BEGIN Extracted data

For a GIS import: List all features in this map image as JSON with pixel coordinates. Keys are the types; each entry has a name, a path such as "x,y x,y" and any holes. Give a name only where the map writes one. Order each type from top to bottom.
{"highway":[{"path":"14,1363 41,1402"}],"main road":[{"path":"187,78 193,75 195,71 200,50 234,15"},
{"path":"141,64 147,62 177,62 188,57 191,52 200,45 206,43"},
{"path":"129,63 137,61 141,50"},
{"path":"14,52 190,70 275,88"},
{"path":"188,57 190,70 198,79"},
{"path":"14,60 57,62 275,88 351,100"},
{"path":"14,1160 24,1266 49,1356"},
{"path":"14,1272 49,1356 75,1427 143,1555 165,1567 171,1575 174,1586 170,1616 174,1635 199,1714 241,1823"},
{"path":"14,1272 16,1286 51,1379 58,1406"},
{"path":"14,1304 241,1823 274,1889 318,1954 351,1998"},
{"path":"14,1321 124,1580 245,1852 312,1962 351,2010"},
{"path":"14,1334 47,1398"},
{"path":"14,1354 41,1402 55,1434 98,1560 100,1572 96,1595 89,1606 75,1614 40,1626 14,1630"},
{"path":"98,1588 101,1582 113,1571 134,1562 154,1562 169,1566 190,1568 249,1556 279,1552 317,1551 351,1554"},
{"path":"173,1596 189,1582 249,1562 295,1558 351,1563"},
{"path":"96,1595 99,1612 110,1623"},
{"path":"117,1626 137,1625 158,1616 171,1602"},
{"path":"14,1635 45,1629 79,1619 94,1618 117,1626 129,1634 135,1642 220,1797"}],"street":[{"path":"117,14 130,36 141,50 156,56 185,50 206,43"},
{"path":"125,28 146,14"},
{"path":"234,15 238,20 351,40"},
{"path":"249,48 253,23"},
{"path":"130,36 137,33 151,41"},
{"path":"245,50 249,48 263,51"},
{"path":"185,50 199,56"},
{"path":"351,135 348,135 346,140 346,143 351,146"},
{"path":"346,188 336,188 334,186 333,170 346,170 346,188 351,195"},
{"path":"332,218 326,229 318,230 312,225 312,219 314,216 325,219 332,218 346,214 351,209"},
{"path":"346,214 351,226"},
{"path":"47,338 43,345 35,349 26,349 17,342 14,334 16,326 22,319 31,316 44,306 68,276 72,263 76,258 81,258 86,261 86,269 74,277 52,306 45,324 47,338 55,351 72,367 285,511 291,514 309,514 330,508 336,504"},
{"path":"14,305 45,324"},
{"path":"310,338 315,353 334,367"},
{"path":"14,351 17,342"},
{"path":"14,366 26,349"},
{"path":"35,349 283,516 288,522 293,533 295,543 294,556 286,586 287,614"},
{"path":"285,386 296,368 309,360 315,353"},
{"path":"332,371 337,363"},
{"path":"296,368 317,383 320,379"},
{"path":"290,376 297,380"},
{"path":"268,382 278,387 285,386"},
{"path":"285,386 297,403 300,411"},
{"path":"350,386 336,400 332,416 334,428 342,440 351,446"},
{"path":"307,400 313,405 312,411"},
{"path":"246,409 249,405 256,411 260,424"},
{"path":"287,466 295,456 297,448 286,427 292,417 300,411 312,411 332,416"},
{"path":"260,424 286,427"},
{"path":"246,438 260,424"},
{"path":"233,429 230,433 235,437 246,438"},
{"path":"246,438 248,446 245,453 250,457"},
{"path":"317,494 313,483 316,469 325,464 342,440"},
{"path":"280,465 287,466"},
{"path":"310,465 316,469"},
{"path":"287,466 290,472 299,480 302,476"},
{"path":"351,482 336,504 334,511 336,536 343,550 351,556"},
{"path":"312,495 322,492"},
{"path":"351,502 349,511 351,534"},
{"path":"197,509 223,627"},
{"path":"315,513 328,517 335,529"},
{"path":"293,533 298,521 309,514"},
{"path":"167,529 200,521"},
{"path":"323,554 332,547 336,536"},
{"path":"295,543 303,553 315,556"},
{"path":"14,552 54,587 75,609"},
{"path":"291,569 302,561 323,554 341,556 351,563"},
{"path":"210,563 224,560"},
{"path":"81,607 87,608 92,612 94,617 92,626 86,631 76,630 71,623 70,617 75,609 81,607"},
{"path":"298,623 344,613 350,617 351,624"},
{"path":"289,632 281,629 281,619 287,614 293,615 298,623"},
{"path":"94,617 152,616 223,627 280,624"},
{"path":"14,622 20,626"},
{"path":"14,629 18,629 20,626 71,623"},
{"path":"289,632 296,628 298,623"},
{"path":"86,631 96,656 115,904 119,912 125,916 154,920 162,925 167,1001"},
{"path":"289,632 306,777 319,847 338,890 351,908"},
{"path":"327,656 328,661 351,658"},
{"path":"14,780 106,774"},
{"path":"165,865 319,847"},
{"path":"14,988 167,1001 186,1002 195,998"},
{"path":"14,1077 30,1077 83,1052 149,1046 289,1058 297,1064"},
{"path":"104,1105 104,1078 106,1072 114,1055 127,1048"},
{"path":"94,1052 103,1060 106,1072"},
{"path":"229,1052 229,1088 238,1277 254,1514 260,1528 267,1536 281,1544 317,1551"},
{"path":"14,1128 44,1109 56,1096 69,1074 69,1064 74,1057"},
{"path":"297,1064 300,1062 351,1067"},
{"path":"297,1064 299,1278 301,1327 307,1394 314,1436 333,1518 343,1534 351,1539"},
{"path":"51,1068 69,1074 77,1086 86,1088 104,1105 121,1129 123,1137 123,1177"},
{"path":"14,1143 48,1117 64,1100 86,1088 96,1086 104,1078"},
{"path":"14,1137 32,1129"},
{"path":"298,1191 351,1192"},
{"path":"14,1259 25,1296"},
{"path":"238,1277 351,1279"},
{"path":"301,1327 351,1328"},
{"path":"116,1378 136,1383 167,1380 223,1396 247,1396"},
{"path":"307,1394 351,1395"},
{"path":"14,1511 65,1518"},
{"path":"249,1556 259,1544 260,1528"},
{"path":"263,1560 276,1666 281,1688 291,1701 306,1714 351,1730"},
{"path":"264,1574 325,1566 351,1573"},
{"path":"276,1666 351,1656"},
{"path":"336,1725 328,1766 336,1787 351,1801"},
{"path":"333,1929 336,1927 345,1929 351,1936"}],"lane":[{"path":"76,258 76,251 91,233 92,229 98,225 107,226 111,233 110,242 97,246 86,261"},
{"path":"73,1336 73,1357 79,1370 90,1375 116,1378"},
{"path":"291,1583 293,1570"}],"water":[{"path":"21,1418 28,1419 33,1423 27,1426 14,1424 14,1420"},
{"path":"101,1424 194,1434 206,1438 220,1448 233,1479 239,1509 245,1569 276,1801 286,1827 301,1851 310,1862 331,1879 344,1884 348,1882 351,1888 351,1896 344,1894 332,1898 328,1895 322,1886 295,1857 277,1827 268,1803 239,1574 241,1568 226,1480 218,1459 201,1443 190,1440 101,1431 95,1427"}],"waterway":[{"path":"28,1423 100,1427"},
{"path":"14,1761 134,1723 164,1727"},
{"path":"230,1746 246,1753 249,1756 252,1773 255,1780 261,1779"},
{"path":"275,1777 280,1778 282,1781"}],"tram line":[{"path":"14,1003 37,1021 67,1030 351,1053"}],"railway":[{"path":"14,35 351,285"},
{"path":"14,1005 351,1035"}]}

END Extracted data
BEGIN Extracted data

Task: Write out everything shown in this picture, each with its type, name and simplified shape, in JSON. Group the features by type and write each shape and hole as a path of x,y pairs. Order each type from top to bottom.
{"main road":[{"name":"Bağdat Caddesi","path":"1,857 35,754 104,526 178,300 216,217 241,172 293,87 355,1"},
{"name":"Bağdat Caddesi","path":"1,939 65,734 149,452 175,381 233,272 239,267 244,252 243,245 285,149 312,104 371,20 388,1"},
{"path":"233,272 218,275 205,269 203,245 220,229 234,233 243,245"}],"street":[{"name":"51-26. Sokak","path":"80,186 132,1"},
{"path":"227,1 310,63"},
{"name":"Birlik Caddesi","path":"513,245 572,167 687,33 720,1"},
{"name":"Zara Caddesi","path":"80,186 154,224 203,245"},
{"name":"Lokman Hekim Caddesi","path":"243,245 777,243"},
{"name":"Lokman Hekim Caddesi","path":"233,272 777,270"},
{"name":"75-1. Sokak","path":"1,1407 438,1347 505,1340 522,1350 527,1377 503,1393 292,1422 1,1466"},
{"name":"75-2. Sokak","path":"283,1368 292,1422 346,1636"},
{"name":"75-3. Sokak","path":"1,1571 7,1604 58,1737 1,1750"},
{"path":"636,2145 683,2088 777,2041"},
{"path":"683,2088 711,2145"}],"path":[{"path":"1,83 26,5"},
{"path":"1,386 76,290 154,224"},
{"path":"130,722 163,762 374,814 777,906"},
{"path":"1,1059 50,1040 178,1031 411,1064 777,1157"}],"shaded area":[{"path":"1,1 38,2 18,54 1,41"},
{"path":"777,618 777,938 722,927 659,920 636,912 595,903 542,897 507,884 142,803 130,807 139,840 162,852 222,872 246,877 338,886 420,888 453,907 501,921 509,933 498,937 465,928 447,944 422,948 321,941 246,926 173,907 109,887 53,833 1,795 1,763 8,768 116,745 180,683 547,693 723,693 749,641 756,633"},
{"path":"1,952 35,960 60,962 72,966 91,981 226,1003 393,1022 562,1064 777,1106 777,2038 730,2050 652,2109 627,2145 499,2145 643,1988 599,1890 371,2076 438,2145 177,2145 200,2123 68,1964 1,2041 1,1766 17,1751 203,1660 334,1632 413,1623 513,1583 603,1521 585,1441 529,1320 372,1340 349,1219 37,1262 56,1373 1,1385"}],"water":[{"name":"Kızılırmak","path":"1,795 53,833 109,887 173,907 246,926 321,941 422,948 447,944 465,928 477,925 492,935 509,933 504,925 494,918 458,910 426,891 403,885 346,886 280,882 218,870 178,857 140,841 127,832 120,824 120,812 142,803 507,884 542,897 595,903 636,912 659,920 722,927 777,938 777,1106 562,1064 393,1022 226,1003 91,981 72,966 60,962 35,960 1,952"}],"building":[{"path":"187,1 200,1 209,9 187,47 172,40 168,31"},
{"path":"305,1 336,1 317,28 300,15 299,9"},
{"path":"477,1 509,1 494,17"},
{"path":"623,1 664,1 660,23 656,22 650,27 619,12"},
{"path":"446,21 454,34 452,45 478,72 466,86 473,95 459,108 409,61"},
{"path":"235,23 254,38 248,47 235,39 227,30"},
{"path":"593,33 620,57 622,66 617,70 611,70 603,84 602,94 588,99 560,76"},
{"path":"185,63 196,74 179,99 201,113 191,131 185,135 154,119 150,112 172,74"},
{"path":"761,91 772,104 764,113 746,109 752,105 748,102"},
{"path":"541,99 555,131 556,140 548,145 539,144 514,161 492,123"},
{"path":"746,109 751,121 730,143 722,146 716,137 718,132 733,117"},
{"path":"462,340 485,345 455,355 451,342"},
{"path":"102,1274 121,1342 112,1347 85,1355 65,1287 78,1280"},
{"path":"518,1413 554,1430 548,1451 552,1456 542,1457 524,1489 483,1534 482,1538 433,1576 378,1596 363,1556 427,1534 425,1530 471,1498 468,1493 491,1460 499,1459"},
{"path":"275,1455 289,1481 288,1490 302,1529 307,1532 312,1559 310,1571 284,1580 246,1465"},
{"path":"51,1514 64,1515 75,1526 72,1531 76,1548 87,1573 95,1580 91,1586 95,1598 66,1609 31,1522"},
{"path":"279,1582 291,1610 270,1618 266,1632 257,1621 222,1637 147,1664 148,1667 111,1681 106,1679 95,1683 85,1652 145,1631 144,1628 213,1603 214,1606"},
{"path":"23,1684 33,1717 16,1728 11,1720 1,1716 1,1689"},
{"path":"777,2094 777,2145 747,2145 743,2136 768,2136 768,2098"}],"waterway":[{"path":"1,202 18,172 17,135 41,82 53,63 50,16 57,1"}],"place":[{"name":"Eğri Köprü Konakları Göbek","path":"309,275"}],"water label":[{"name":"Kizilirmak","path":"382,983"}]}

END Extracted data
BEGIN Extracted data

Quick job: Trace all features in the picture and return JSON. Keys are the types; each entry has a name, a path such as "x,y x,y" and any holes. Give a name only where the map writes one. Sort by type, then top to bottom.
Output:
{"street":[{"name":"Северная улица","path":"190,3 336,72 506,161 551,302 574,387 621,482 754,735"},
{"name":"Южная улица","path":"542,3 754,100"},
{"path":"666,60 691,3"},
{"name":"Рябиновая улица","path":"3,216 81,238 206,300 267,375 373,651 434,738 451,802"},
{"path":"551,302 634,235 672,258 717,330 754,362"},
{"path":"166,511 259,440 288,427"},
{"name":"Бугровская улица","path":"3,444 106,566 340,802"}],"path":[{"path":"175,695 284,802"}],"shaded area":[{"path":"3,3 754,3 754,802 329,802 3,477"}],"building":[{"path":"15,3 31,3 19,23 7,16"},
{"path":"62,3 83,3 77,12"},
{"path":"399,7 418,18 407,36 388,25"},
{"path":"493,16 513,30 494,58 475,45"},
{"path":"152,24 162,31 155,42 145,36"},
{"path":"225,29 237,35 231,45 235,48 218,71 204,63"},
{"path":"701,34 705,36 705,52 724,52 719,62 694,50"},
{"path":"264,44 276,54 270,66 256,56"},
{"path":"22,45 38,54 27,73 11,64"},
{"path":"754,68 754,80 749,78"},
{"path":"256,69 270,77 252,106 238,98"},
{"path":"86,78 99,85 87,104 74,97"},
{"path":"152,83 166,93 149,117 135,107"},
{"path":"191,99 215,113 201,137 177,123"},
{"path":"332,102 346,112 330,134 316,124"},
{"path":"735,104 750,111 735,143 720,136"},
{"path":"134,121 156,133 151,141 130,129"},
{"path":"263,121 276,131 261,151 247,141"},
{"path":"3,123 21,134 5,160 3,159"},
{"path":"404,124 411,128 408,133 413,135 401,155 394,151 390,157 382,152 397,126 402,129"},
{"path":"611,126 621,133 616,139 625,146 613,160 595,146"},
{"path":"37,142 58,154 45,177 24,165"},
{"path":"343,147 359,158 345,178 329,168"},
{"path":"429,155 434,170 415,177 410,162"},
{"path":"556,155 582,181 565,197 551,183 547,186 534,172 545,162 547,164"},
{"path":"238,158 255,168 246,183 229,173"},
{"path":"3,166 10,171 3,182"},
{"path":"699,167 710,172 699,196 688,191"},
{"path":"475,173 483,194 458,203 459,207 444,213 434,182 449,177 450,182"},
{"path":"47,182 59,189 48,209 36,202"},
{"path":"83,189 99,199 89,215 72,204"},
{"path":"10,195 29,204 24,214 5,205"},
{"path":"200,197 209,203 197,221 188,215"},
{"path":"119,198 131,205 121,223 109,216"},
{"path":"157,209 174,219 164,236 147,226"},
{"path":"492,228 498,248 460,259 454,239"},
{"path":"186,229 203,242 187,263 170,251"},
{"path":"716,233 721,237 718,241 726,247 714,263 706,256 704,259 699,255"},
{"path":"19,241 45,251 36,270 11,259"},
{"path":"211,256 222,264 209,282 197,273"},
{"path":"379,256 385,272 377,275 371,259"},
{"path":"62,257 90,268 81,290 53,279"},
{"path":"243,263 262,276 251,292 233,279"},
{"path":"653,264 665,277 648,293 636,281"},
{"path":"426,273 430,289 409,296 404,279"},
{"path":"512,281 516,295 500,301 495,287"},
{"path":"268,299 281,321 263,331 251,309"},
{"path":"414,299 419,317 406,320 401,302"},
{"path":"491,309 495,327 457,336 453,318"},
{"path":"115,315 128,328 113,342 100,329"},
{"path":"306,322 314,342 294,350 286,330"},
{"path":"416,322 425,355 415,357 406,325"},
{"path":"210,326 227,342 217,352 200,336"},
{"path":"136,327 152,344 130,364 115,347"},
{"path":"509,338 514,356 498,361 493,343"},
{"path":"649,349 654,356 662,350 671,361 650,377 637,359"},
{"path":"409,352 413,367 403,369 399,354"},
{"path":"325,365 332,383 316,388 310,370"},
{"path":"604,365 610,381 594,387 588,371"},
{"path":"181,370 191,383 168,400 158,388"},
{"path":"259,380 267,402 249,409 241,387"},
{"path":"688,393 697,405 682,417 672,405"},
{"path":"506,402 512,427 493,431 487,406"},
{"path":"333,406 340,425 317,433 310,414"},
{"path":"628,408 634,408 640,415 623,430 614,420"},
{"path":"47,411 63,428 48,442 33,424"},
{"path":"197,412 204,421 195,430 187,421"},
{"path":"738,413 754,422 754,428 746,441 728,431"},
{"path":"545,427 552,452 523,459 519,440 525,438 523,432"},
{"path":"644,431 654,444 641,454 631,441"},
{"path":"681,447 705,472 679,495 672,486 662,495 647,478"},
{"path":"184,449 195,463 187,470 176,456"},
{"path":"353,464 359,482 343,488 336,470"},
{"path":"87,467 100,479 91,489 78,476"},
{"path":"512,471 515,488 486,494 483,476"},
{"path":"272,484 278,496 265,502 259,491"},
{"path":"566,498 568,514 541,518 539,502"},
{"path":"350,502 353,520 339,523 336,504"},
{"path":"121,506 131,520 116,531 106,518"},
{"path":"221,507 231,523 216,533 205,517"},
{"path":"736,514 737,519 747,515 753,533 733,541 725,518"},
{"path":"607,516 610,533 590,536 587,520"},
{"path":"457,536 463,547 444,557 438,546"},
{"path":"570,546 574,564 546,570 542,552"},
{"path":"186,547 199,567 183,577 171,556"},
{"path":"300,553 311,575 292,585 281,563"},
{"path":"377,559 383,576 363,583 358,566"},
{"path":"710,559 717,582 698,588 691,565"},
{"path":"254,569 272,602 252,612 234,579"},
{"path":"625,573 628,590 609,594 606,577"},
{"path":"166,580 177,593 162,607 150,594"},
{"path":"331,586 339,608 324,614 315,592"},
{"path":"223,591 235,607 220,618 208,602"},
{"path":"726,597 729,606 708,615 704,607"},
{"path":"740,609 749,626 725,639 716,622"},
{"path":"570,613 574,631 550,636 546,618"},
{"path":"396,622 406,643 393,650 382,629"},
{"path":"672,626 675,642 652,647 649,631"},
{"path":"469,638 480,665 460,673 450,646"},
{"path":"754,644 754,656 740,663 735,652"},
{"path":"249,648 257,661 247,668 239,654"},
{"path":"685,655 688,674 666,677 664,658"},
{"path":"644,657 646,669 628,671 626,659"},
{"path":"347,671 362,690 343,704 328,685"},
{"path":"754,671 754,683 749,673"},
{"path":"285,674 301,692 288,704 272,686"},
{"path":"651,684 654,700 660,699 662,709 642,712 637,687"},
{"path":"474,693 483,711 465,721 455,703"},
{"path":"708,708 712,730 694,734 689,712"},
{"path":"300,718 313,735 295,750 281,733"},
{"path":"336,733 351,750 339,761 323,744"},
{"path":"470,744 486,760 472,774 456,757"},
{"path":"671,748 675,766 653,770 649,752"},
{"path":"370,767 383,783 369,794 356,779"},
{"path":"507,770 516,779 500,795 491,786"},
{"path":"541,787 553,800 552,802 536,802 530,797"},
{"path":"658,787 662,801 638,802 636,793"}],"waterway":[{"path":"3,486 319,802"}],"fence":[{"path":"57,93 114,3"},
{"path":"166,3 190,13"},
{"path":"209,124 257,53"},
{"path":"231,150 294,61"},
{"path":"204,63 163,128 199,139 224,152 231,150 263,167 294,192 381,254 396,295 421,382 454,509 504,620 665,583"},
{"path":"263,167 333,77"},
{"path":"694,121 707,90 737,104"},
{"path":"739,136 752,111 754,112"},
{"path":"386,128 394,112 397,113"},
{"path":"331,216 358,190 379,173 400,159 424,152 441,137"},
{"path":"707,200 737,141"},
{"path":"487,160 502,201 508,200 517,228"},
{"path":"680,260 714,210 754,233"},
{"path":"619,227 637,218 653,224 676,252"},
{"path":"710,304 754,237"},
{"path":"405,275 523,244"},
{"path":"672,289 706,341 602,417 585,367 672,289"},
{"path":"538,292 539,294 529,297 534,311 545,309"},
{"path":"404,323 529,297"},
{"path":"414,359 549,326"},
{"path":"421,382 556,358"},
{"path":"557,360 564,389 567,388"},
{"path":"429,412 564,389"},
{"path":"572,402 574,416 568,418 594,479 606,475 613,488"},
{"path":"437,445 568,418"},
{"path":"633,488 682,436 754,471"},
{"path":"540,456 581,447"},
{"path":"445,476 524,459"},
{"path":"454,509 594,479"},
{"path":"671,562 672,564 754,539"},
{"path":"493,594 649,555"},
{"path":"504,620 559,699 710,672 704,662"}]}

END Extracted data

Brief: Note each line of the material holding "Caddesi" and copy it out.

Solution below:
{"main road":[{"name":"Bağdat Caddesi","path":"1,857 35,754 104,526 178,300 216,217 241,172 293,87 355,1"},
{"name":"Bağdat Caddesi","path":"1,939 65,734 149,452 175,381 233,272 239,267 244,252 243,245 285,149 312,104 371,20 388,1"},
{"name":"Birlik Caddesi","path":"513,245 572,167 687,33 720,1"},
{"name":"Zara Caddesi","path":"80,186 154,224 203,245"},
{"name":"Lokman Hekim Caddesi","path":"243,245 777,243"},
{"name":"Lokman Hekim Caddesi","path":"233,272 777,270"},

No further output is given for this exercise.